»»

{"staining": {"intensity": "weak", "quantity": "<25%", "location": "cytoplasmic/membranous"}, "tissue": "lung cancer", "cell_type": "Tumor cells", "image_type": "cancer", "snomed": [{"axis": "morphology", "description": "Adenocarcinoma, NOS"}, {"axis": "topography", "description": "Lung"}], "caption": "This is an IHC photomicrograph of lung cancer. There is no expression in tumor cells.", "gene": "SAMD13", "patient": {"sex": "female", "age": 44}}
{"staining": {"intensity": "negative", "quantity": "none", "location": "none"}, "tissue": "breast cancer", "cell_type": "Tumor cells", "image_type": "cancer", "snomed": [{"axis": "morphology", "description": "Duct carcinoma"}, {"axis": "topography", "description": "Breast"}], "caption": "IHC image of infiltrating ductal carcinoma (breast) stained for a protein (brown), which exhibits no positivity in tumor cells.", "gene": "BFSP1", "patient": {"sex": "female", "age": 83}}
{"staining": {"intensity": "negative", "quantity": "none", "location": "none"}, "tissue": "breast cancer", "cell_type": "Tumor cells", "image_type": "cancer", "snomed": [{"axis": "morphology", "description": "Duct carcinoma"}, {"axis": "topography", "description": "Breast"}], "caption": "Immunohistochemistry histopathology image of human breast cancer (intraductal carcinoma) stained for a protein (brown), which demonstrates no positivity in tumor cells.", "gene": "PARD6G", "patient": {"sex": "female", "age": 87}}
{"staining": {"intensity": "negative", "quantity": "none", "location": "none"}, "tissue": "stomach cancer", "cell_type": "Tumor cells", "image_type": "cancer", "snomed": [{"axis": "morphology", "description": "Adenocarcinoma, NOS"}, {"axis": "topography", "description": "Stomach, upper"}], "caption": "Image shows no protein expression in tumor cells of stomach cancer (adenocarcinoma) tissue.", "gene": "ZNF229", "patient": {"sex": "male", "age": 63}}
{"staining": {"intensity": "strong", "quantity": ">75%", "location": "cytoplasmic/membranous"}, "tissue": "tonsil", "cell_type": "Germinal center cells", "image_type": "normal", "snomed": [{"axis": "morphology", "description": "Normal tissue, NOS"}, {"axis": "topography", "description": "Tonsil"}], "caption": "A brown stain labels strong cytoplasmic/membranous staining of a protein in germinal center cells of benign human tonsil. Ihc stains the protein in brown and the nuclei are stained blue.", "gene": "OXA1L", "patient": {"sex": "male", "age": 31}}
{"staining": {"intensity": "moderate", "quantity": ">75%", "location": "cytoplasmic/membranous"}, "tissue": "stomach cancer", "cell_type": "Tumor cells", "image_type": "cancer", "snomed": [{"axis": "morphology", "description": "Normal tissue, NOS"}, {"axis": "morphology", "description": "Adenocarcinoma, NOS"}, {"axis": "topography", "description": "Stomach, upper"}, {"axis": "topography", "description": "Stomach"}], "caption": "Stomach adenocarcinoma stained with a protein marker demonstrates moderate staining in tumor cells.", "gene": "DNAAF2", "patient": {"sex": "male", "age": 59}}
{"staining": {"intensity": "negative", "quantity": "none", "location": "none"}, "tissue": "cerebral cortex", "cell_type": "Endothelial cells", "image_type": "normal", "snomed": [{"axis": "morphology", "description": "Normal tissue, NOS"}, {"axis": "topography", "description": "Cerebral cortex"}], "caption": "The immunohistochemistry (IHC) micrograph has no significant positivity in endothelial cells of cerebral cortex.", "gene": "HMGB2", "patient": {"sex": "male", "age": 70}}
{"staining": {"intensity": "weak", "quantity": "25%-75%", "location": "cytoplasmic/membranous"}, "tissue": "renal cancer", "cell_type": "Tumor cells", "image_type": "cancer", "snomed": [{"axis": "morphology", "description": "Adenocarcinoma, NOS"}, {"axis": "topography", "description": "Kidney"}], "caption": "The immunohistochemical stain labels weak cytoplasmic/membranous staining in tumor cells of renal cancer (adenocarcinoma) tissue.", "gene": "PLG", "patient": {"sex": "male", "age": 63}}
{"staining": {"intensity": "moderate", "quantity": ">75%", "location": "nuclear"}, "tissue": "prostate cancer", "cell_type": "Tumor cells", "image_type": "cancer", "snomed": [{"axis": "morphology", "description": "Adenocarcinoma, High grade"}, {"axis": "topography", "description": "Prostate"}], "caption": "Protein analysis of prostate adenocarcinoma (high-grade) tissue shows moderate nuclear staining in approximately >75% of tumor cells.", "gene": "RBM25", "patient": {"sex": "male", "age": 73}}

««

[Activity] Write down all of the listing exactly.

[Response to this task]
{"staining": {"intensity": "weak", "quantity": "<25%", "location": "cytoplasmic/membranous"}, "tissue": "lung cancer", "cell_type": "Tumor cells", "image_type": "cancer", "snomed": [{"axis": "morphology", "description": "Adenocarcinoma, NOS"}, {"axis": "topography", "description": "Lung"}], "caption": "This is an IHC photomicrograph of lung cancer. There is no expression in tumor cells.", "gene": "SAMD13", "patient": {"sex": "female", "age": 44}}
{"staining": {"intensity": "negative", "quantity": "none", "location": "none"}, "tissue": "breast cancer", "cell_type": "Tumor cells", "image_type": "cancer", "snomed": [{"axis": "morphology", "description": "Duct carcinoma"}, {"axis": "topography", "description": "Breast"}], "caption": "IHC image of infiltrating ductal carcinoma (breast) stained for a protein (brown), which exhibits no positivity in tumor cells.", "gene": "BFSP1", "patient": {"sex": "female", "age": 83}}
{"staining": {"intensity": "negative", "quantity": "none", "location": "none"}, "tissue": "breast cancer", "cell_type": "Tumor cells", "image_type": "cancer", "snomed": [{"axis": "morphology", "description": "Duct carcinoma"}, {"axis": "topography", "description": "Breast"}], "caption": "Immunohistochemistry histopathology image of human breast cancer (intraductal carcinoma) stained for a protein (brown), which demonstrates no positivity in tumor cells.", "gene": "PARD6G", "patient": {"sex": "female", "age": 87}}
{"staining": {"intensity": "negative", "quantity": "none", "location": "none"}, "tissue": "stomach cancer", "cell_type": "Tumor cells", "image_type": "cancer", "snomed": [{"axis": "morphology", "description": "Adenocarcinoma, NOS"}, {"axis": "topography", "description": "Stomach, upper"}], "caption": "Image shows no protein expression in tumor cells of stomach cancer (adenocarcinoma) tissue.", "gene": "ZNF229", "patient": {"sex": "male", "age": 63}}
{"staining": {"intensity": "strong", "quantity": ">75%", "location": "cytoplasmic/membranous"}, "tissue": "tonsil", "cell_type": "Germinal center cells", "image_type": "normal", "snomed": [{"axis": "morphology", "description": "Normal tissue, NOS"}, {"axis": "topography", "description": "Tonsil"}], "caption": "A brown stain labels strong cytoplasmic/membranous staining of a protein in germinal center cells of benign human tonsil. Ihc stains the protein in brown and the nuclei are stained blue.", "gene": "OXA1L", "patient": {"sex": "male", "age": 31}}
{"staining": {"intensity": "moderate", "quantity": ">75%", "location": "cytoplasmic/membranous"}, "tissue": "stomach cancer", "cell_type": "Tumor cells", "image_type": "cancer", "snomed": [{"axis": "morphology", "description": "Normal tissue, NOS"}, {"axis": "morphology", "description": "Adenocarcinoma, NOS"}, {"axis": "topography", "description": "Stomach, upper"}, {"axis": "topography", "description": "Stomach"}], "caption": "Stomach adenocarcinoma stained with a protein marker demonstrates moderate staining in tumor cells.", "gene": "DNAAF2", "patient": {"sex": "male", "age": 59}}
{"staining": {"intensity": "negative", "quantity": "none", "location": "none"}, "tissue": "cerebral cortex", "cell_type": "Endothelial cells", "image_type": "normal", "snomed": [{"axis": "morphology", "description": "Normal tissue, NOS"}, {"axis": "topography", "description": "Cerebral cortex"}], "caption": "The immunohistochemistry (IHC) micrograph has no significant positivity in endothelial cells of cerebral cortex.", "gene": "HMGB2", "patient": {"sex": "male", "age": 70}}
{"staining": {"intensity": "weak", "quantity": "25%-75%", "location": "cytoplasmic/membranous"}, "tissue": "renal cancer", "cell_type": "Tumor cells", "image_type": "cancer", "snomed": [{"axis": "morphology", "description": "Adenocarcinoma, NOS"}, {"axis": "topography", "description": "Kidney"}], "caption": "The immunohistochemical stain labels weak cytoplasmic/membranous staining in tumor cells of renal cancer (adenocarcinoma) tissue.", "gene": "PLG", "patient": {"sex": "male", "age": 63}}
{"staining": {"intensity": "moderate", "quantity": ">75%", "location": "nuclear"}, "tissue": "prostate cancer", "cell_type": "Tumor cells", "image_type": "cancer", "snomed": [{"axis": "morphology", "description": "Adenocarcinoma, High grade"}, {"axis": "topography", "description": "Prostate"}], "caption": "Protein analysis of prostate adenocarcinoma (high-grade) tissue shows moderate nuclear staining in approximately >75% of tumor cells.", "gene": "RBM25", "patient": {"sex": "male", "age": 73}}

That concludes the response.